Once More, In Python

For a little variety, consider how we would handle decryption in Python, if we had an MQTT client on the same virtual machine as the broker that was analysing the data or storing it in a database. lets assume you’ve received the data as a string “payload”, from something like the excellent Paho MQTT client for Python.

In this case it’s convenient to hex encode the encrypted data on the NodeMCU before transmitting. So on the NodeMCU we convert all encrypted data to hex, for example: encrypted_iv = crypto.toHex(crypto.encrypt(“AES-CBC”, ivkey, iv, staticiv))

Publishing a randomized sessionID is not discussed below, but is easy enough using os.urandom() and the Paho MQTT Client. The decryption is handled as follows:

1
2.
3.
4.
5.
6.
7
8
9.
10
11
12
13
14
15
16
17
18
19
20
21
22
23
24
25
26
27
28
29
30
31
32
33
34
35
from Crypto.Cipher import AES
import binascii
from Crypto.Hash import SHA, HMAC

# define all keys
ivkey = ‘2345678901abcdef’
datakey = ‘0123456789abcdef’
staticiv = ‘abcdef2345678901’
passphrase = ‘mypassphrase’

# convert the received string to a list
data = payload.split(",")

# extract list items
encrypted_iv = binascii.unhexlify(data[0])
encrypted_nodeid = binascii.unhexlify(data[1])
encrypted_data = binascii.unhexlify(data[2])
received_hash = binascii.unhexlify(data[3])

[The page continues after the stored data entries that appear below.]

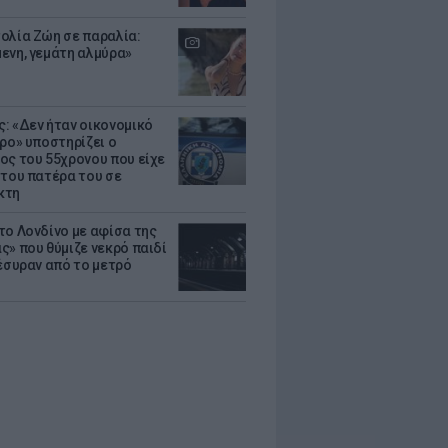
ολία Ζώη σε παραλία:
ενη, γεμάτη αλμύρα»
: «Δεν ήταν οικονομικό
τρο» υποστηρίζει ο
ος του 55χρονου που είχε
 του πατέρα του σε
κτη
το Λονδίνο με αφίσα της
ς» που θύμιζε νεκρό παιδί
πέσυραν από το μετρό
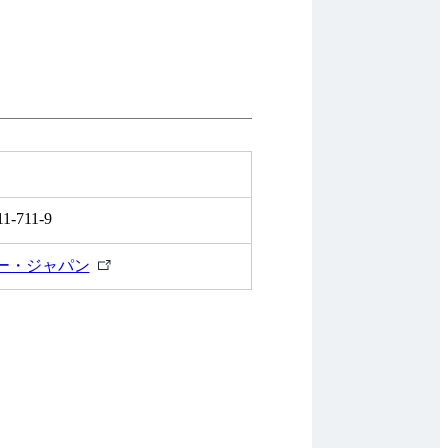
11-711-9
外
ー・ジャパン
部
リ
ン
ク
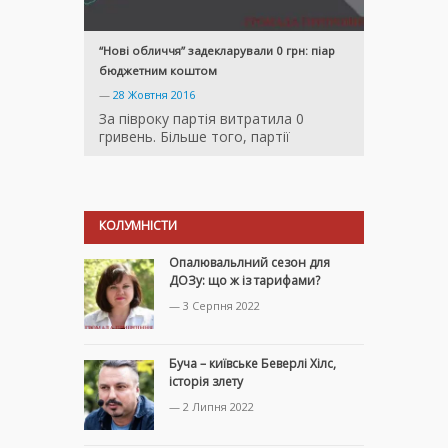
“Нові обличчя” задекларували 0 грн: піар
бюджетним коштом
—
28 Жовтня 2016
За півроку партія витратила 0
гривень. Більше того, партії
КОЛУМНІСТИ
Опалювальлний сезон для
ДОЗу: що ж із тарифами?
— 3 Серпня 2022
Буча – київське Беверлі Хілс,
історія злету
— 2 Липня 2022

# decrypt the initialization vector
iv_decryption_suite = AES.new(ivkey,AES.MODE_CBC, staticiv)
iv = iv_decryption_suite.decrypt(encrypted_iv)

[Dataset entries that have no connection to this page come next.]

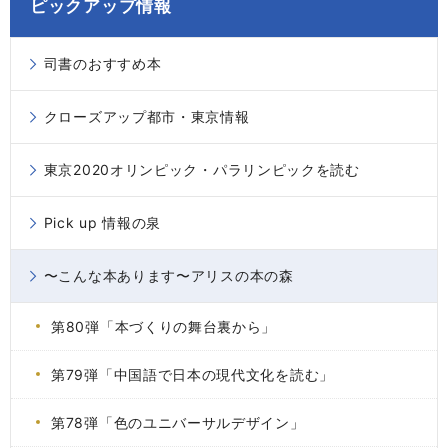
ピックアップ情報
司書のおすすめ本
クローズアップ都市・東京情報
東京2020オリンピック・パラリンピックを読む
Pick up 情報の泉
〜こんな本あります〜アリスの本の森
第80弾「本づくりの舞台裏から」
第79弾「中国語で日本の現代文化を読む」
第78弾「色のユニバーサルデザイン」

# decrypt the data using the initialization vector
id_decryption_suite = AES.new(datakey,AES.MODE_CBC, iv)
nodeid = id_decryption_suite.decrypt(encrypted_nodeid)
data_decryption_suite = AES.new(datakey,AES.MODE_CBC, iv)
sensordata = data_decryption_suite.decrypt(encrypted_data)

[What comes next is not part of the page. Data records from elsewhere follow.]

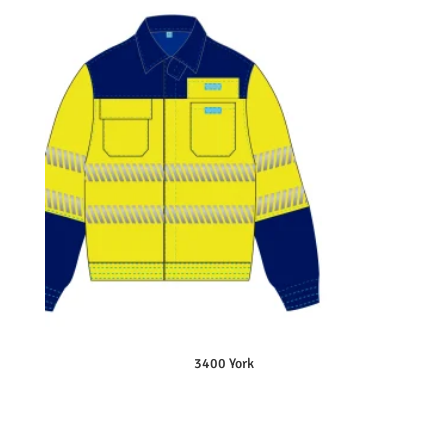
3400 York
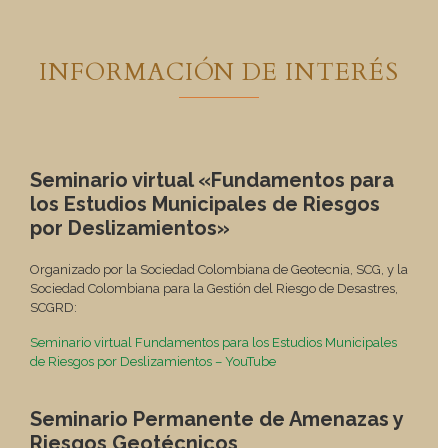
INFORMACIÓN DE INTERÉS
Seminario virtual «Fundamentos para
los Estudios Municipales de Riesgos
por Deslizamientos»
Organizado por la Sociedad Colombiana de Geotecnia, SCG, y la
Sociedad Colombiana para la Gestión del Riesgo de Desastres,
SCGRD:
Seminario virtual Fundamentos para los Estudios Municipales
de Riesgos por Deslizamientos – YouTube
Seminario Permanente de Amenazas y
Riesgos Geotécnicos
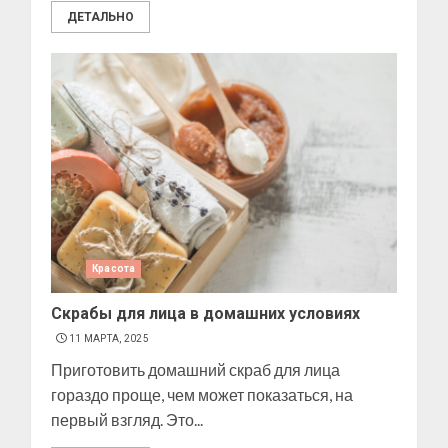
ДЕТАЛЬНО
Красота
Скрабы для лица в домашних условиях
11 МАРТА, 2025
Приготовить домашний скраб для лица
гораздо проще, чем может показаться, на
первый взгляд. Это...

# compute hash function to compare to received_hash
fullmessage = s.join([nodeid,iv,sensordata,sessionID])
hmac = HMAC.new(passphrase,fullmessage,SHA)
computed_hash = hmac.hexdigest()

# see docs.python.org/2/library/hmac.html for how to compare hashes securely

The End, The Beginning

Now we have a system that sends encrypted, authenticated messages through an MQTT server to either another ESP8266 client or a larger system running Python. There are still important loose ends for you to tie up if you implement this yourself. The keys are all stored in the ESP8266s’ flash memory, so you will want to control access to these devices to prevent reverse engineering. The keys are also stored in the code on the computer receiving the data, here running Python. Further, you probably want each client to have a different key and passphrase. That’s a lot of secret material to keep safe and potentially update when necessary. Solving the key distribution problem is left as an exercise for the motivated reader.

And on a closing note, one of the dreadful things about writing an article involving cryptography is the possibility of being wrong on the Internet. This is a fairly straightforward application of the tested-and-true AES-CBC mode with HMAC, so it should be pretty solid. Nonetheless, if you find any interesting shortcomings in the above, please let us know in the comments.